Al principio de la película, la voz en off de Jessica Chastain recuerda que las monjas en el colegio le dijeron que en la vida hay dos opciones: una, tirar por la senda de lo espiritual, y otra, ir caminado de la mano de la naturaleza. La primera a veces te quitará aquello que es tuyo y nunca te agradecerá lo suficiente todo lo bueno que hagas; la segunda sin embargo, siempre se mostrará con una fuerza arrolladora que te hará disfrutar de lo más bello de la vida, pero su egoísmo también lo arrollará todo. Sobre este axioma entre lo divino y lo humano, Terrence Malick divaga durante más de dos horas sobre el valor de la existencia, y lo hace con imágenes que tienen valor en sí mismas (¿qué dirían de este tipo de cine Eric Rohmer o Kiarostami), y con las que se lanza a la búsqueda de la felicidad en un juego introspectivo donde la plasticidad de su imágenes y el simbolismo que engendran, tienen tanto valor o más que la propia acción o los diálogos (que apenas existen), convirtiendo en protagonista al lenguaje gestual, y que en el caso de Jessica Chastain, se vuelve en bello y cristalino.
El Árbol de la Vida es una película de carácter filosófico, en la que Malick, ahonda en la introspección del origen del universo, y para ello, nos muestra una llama en forma de demiurgo, como símbolo inicial de la concepción del planeta Tierra. Un desarrollo narrativo que le embarca, y nos embarca, en un relato paralelo a la acción propia del film, para mostrarnos su amor por la naturaleza y su inquietud de explicarse a sí mismo y a los demás, su teoría acerca de cómo sucedieron las cosas en el génesis de los tiempos. Y lo hace con una sucesión de imágenes de una plasticidad más que sobresaliente, y que a buen seguro, harán las delicias de aquellos paladares más exigentes a la hora de degustar grandes documentales. Con ello, Malick nos muestra la confluencia de dos ámbitos: el universo y el ser humano, infinito y poderoso uno, insignificante y temeroso el otro. Ese universo infinito está capitaneado por la tierra, el viento y el fuego, y ese poderoso valor de purificación del agua, tan presente en las imágenes que Malick nos muestra tanto en la naturaleza como en el desarrollo de las vidas de sus personajes. Agua en forma de impetuoso océano, pero también de aspersor que riega el jardín o de manguera que nos limpia los pies en verano.
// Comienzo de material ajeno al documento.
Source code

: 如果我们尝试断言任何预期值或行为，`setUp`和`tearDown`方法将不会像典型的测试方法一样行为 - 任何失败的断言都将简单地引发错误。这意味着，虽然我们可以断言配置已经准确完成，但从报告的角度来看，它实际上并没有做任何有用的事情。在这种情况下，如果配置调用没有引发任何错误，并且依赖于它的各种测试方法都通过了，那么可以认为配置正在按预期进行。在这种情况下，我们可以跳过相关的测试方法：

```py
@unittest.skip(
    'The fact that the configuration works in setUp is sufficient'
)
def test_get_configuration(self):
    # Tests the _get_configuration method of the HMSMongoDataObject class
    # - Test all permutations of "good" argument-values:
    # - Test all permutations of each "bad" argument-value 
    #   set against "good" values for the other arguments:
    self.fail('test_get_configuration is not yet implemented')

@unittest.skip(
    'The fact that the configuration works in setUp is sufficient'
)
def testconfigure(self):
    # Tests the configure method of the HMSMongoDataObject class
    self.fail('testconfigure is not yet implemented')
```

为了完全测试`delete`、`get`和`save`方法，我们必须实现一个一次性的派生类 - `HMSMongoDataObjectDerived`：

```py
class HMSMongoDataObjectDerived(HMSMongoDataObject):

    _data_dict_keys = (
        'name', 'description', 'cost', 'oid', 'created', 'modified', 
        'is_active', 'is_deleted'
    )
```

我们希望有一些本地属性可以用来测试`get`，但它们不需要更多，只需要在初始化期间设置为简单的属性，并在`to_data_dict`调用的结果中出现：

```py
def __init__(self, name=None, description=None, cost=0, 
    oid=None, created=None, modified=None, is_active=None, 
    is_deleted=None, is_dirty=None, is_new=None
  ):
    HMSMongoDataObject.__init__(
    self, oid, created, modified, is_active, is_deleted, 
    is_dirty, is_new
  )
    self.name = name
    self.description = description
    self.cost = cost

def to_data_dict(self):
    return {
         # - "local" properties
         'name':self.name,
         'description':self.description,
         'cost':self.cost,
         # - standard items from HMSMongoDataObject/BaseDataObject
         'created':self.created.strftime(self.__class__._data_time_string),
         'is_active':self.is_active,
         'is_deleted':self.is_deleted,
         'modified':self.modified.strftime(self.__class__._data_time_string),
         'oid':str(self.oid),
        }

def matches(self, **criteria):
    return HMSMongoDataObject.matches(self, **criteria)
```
La otra vertiente de la película nos acerca al ser humano, que como siempre, se plantea su existencia, y con ello, los conceptos de vida y muerte. En ese camino, Malick se detiene en el arraigado sentido religioso que persiste en el ser humano, y que va más allá de las desgracias que el Ser supremo en ocasiones nos envía sobre nosotros y nuestras familias, lo que sin duda nos hace plantearnos nuestra fe. Esa capacidad para provocar tanto dolor por parte del Dios bíblico, en esta ocasión, el director también la abate sobre el padre (Brad Pitt) del protagonista (Sean Penn cuando ya es mayor), lo que le convierten en un ser infeliz pues su vida marcha dividida por el dolor que un solo hombre ha sido capaz de producirle (el dolor del hombre) y por el suicidio de su hermano a los diecinueve años (el dolor de Dios), y ante los que sólo ha tenido dos opciones: o refugiarse en Dios o huir de él.
En este caleidoscopio de sentimientos encontrados, Malick resalta la importancia de las relaciones de familia: padre-madre/ padre-hijos/ madre-hijos/ hermanos-hermanos y las consecuencias que en sí mismas acarrean, y de nuevo lo hace basándose en esa dualidad que parece que nos persigue a lo largo de toda nuestra vida, y que nos lleva siempre a tener que elegir. En este sentido, las imágenes se convierten en las auténticas protagonistas, pues su montaje es un puro engranaje mental del director y del desarrollo introspectivo que el mismo ha tenido a lo largo de los muchos años que hay entre película y película, pues no es un montaje al uso, y la parte más onírica aquí adquiere tintes muy personales, casi demasiados podríamos decir, lo que nos puede llevar a perdernos en una inconexa sucesión de imágenes que siempre buscan ese lado simbólico que te atrape el lugar más sensitivo del alma. Lo que nos lleva a interrogarnos qué subyace detrás de todo lo que El Árbol de la Vida nos muestra, y concluimos, que todo este viaje tiene un solo objetivo: el amor. El amor como llave que nos lleva hacia la felicidad, que en la película se transforma al final en perdón. Perdón entre padre e hijo o entre hermanos, y todo sucede en mitad de una bellísima imagen con la naturaleza como gran protagonista, donde los actores caminan en un cielo que está en la Tierra.